US 12,229,114 B2
Data anomaly detection
Vinay Dhingra, Gurugram (IN); Agraj Gupta, New Delhi (IN); Ashank Gupta, New Delhi (IN); Vaibhav Gupta, New Delhi (IN); Anam Hyderi, Udaipur (IN); Sandeep Pattanayak, Jodhpur (IN); Purvi Shah, New Brunswick, NJ (US); and Shikha, New Delhi (IN)
Assigned to AMERICAN EXPRESS TRAVEL RELATED SERVICES COMPANY, INC., New York, NY (US)
Filed by American Express Travel Related Services Company, Inc., New York, NY (US); and American Express (India) Private Limited, Gurgaon (IN)
Filed on Sep. 27, 2022, as Appl. No. 17/953,390.
Prior Publication US 2024/0104083 A1, Mar. 28, 2024
Int. Cl. G06F 16/00 (2019.01); G06F 16/23 (2019.01)
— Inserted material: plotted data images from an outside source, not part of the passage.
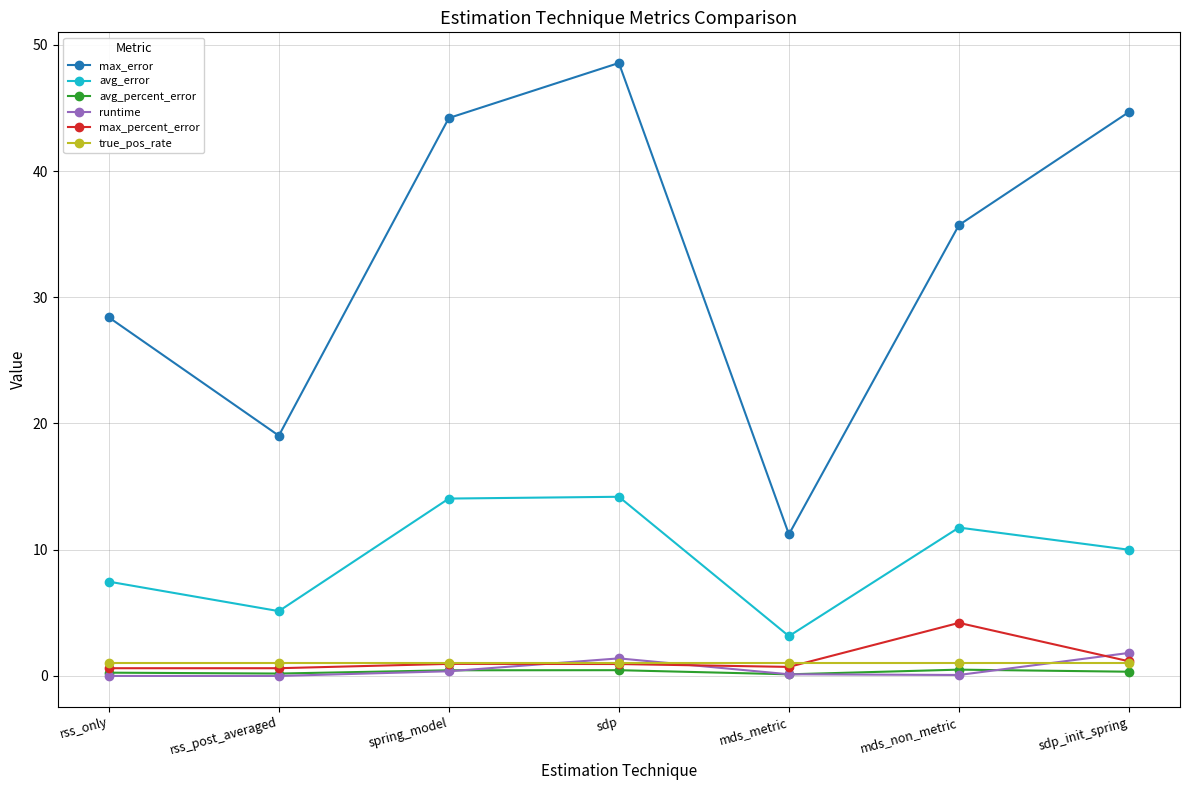

What is the sum of all runtime values?

3.8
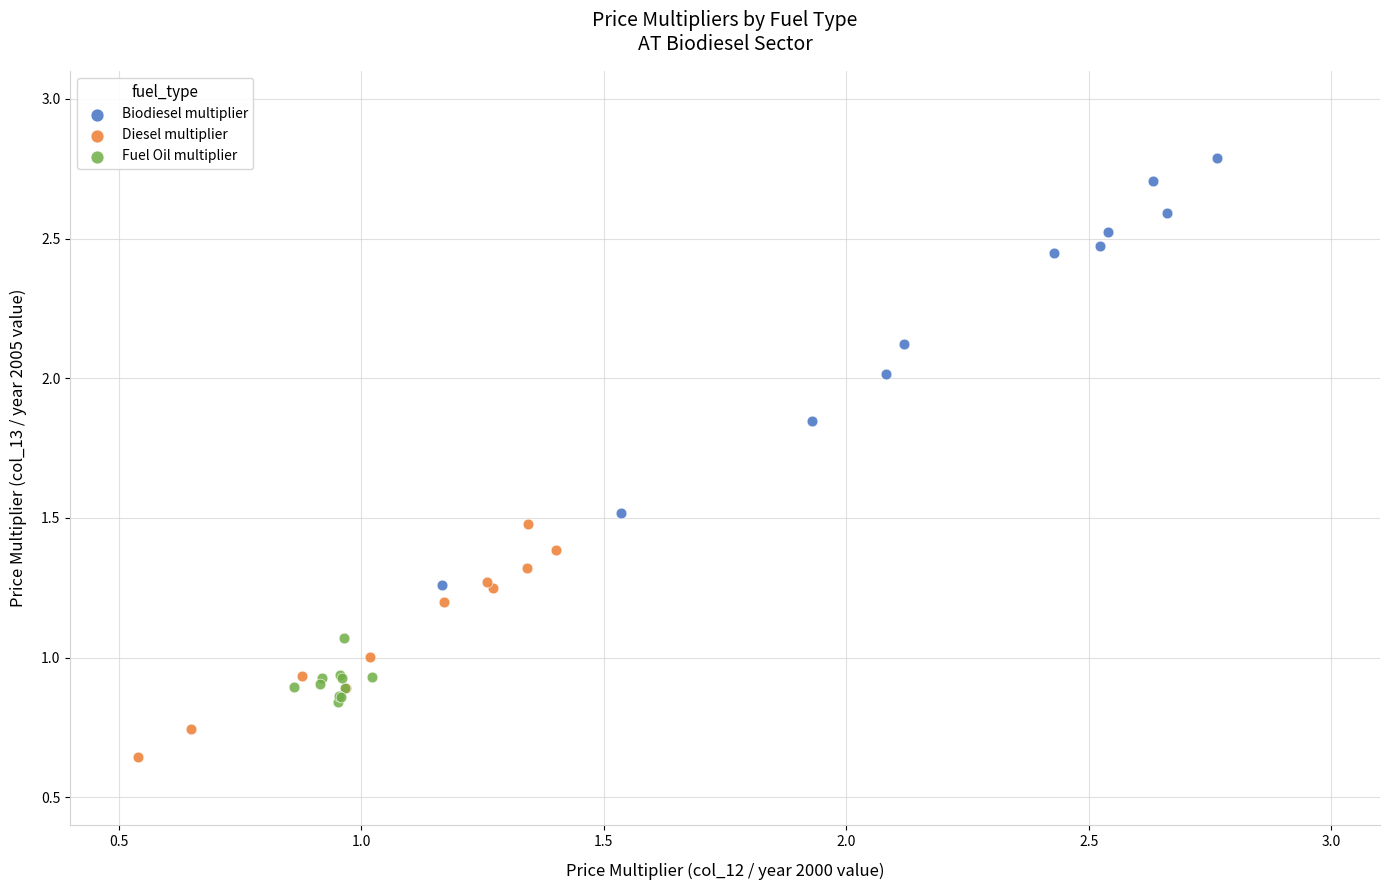

Which series contains the highest Y value?

Biodiesel multiplier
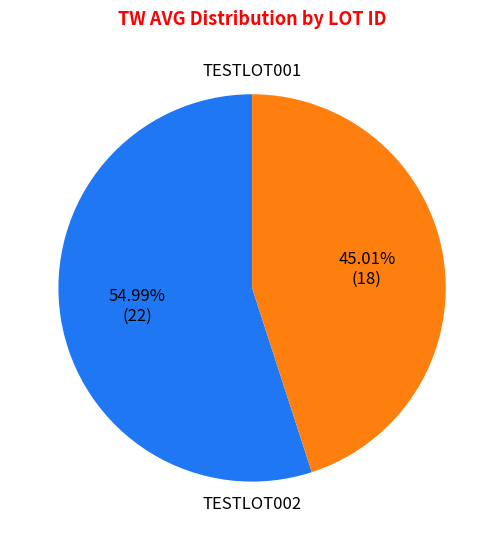

Count the number of slices in the pie.

2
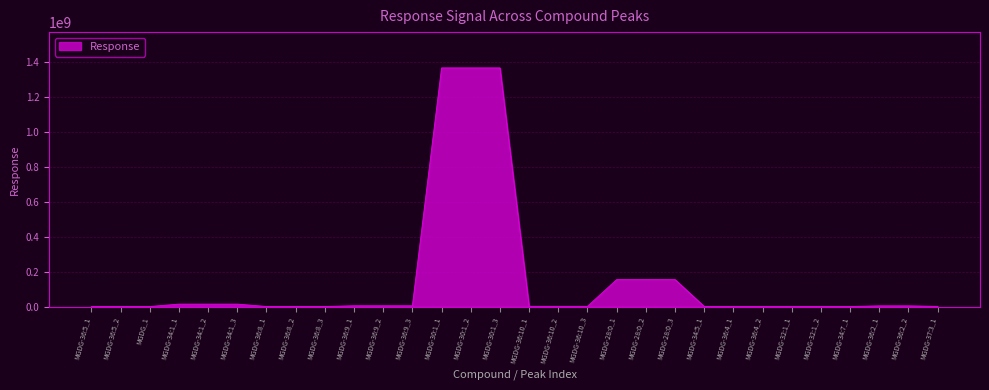

What is the difference between the maximum and minimum values?

1364917561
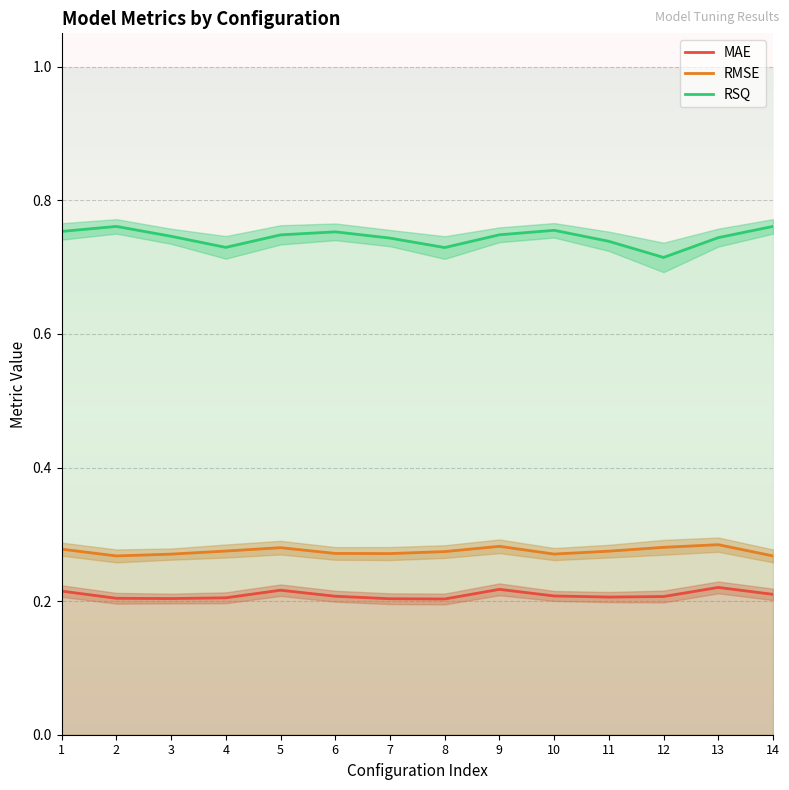

Rank the categories by RMSE value from highest to lowest.

13, 9, 12, 5, 1, 4, 11, 8, 6, 7, 10, 3, 2, 14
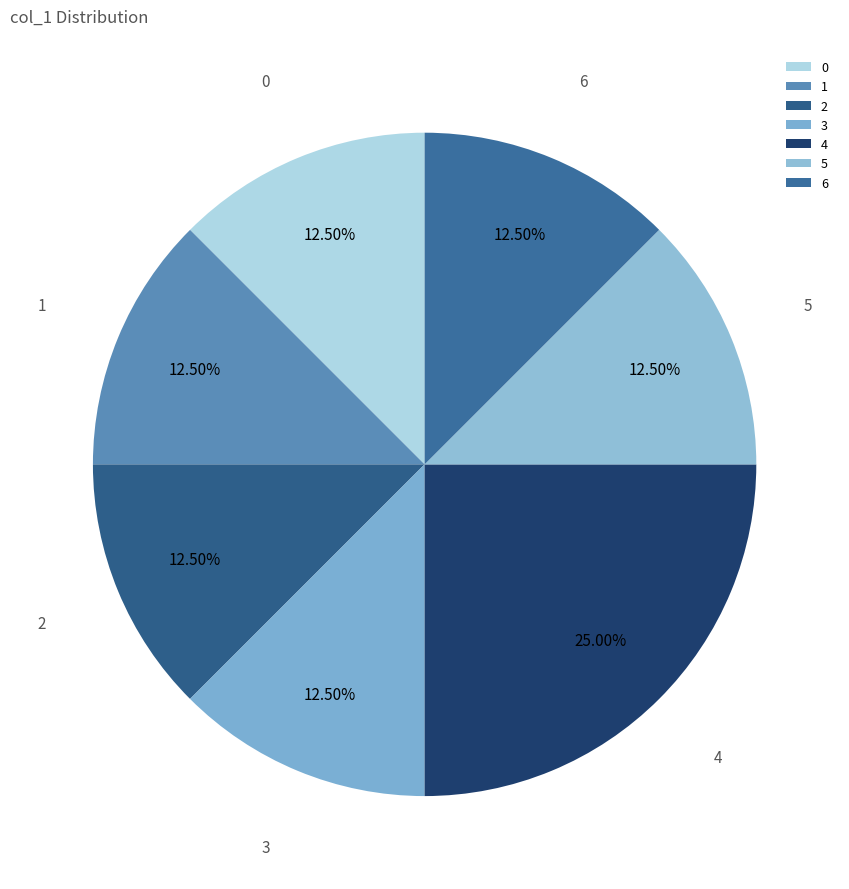

Combined, do 4 and 2 account for over 50%?

No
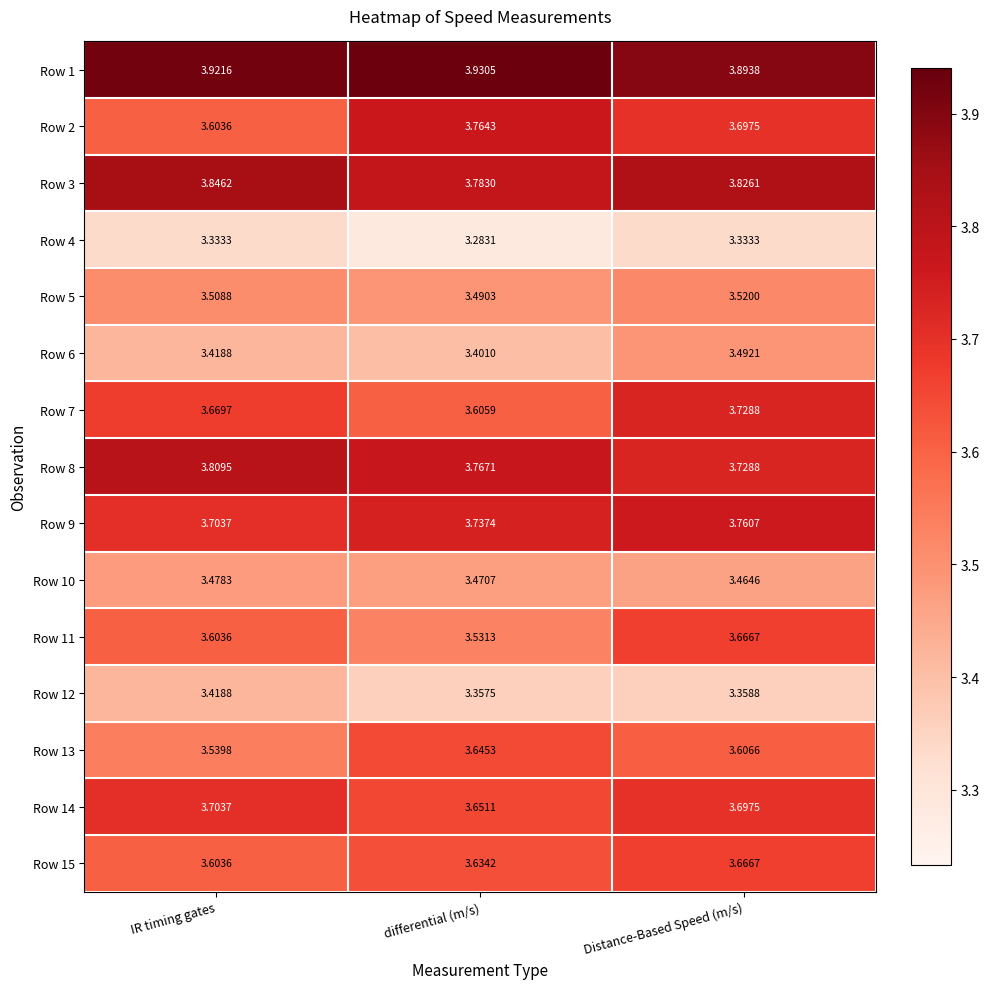

What is the total value across all series at Distance-Based Speed (m/s)?

54.4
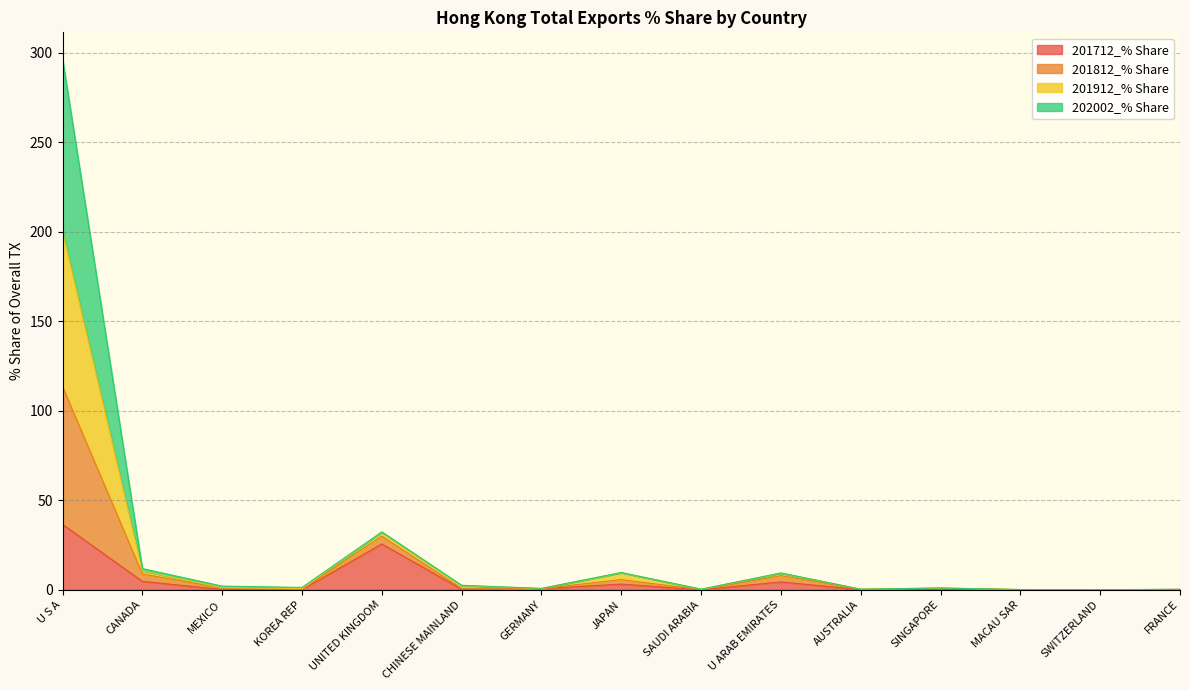

Does the chart have visible grid lines?

Yes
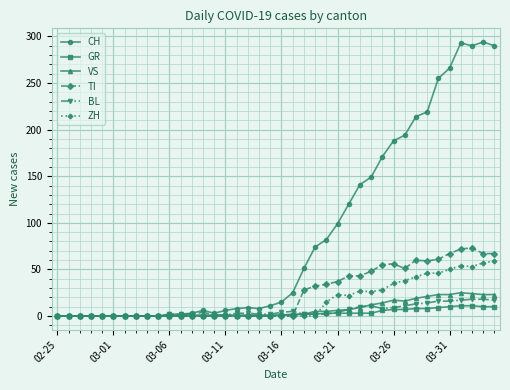

Does the chart have visible grid lines?

Yes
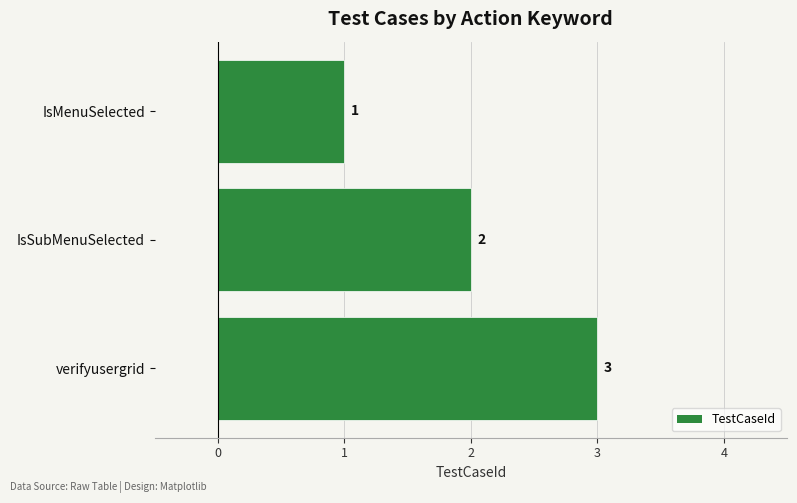

Rank the categories by value from highest to lowest.

verifyusergrid, IsSubMenuSelected, IsMenuSelected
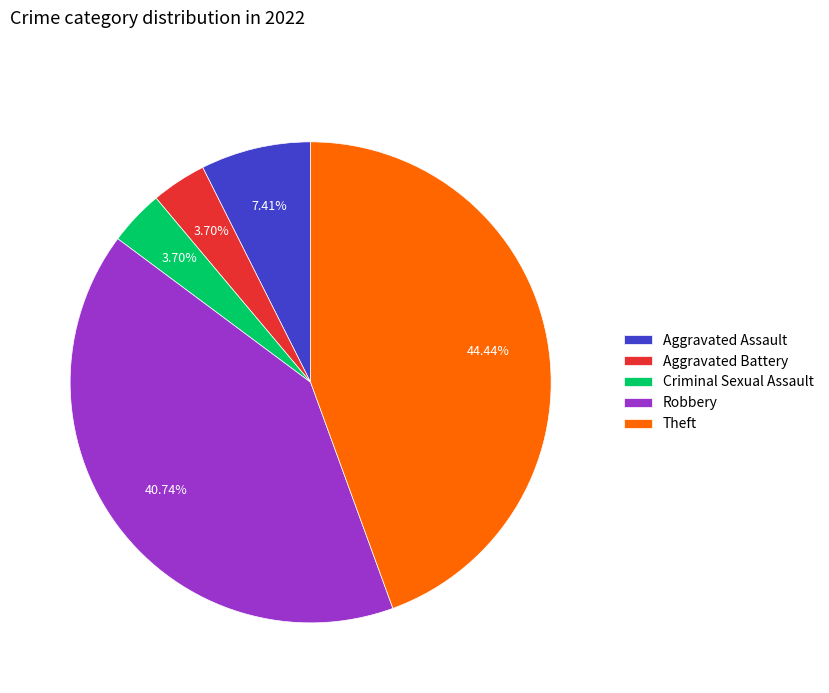

What percentage is the Robbery slice, to the nearest percent?

41%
CPC G06F 16/2365 (2019.01) 20 Claims
OG exemplary drawing
 
1. A system, comprising:
a computing device comprising a processor and a memory;
a profiling service stored in the memory that, when executed by the processor, causes the computing device to at least:
generate a variable profile for each variable in source data, each variable representing a column in the source data and the variable profile comprising one or more of a mean, median, mode, minimum, or maximum value for the column in the source data; and
provide the variable profile for each variable to each of a plurality of machine learning models;
wherein the plurality of machine learning models are stored in the memory and each of the plurality of machine learning models, when executed by the processor, causes the computing device to at least:
determine whether each variable profile is anomalous; and
provide a determination whether each variable profile is anomalous to an ensemble model; and
wherein the ensemble model is stored in the memory and, when executed by the processor, causes the computing device to at least:
analyze each variable profile using one or more ensemble machine-learning techniques; and
generate a final determination whether each variable profile is anomalous based at least in part on the determination received from each of the plurality of machine learning models; and
report the final determination for each variable profile to an analysis service, wherein the analysis service is further stored in the memory of the computing device and, when executed by the processor, further causes the computing device to at least:
receive, from a client device, an indication of the accuracy of the final determination; and
update the ensemble model based at least in part on the indication of the accuracy of the final determination.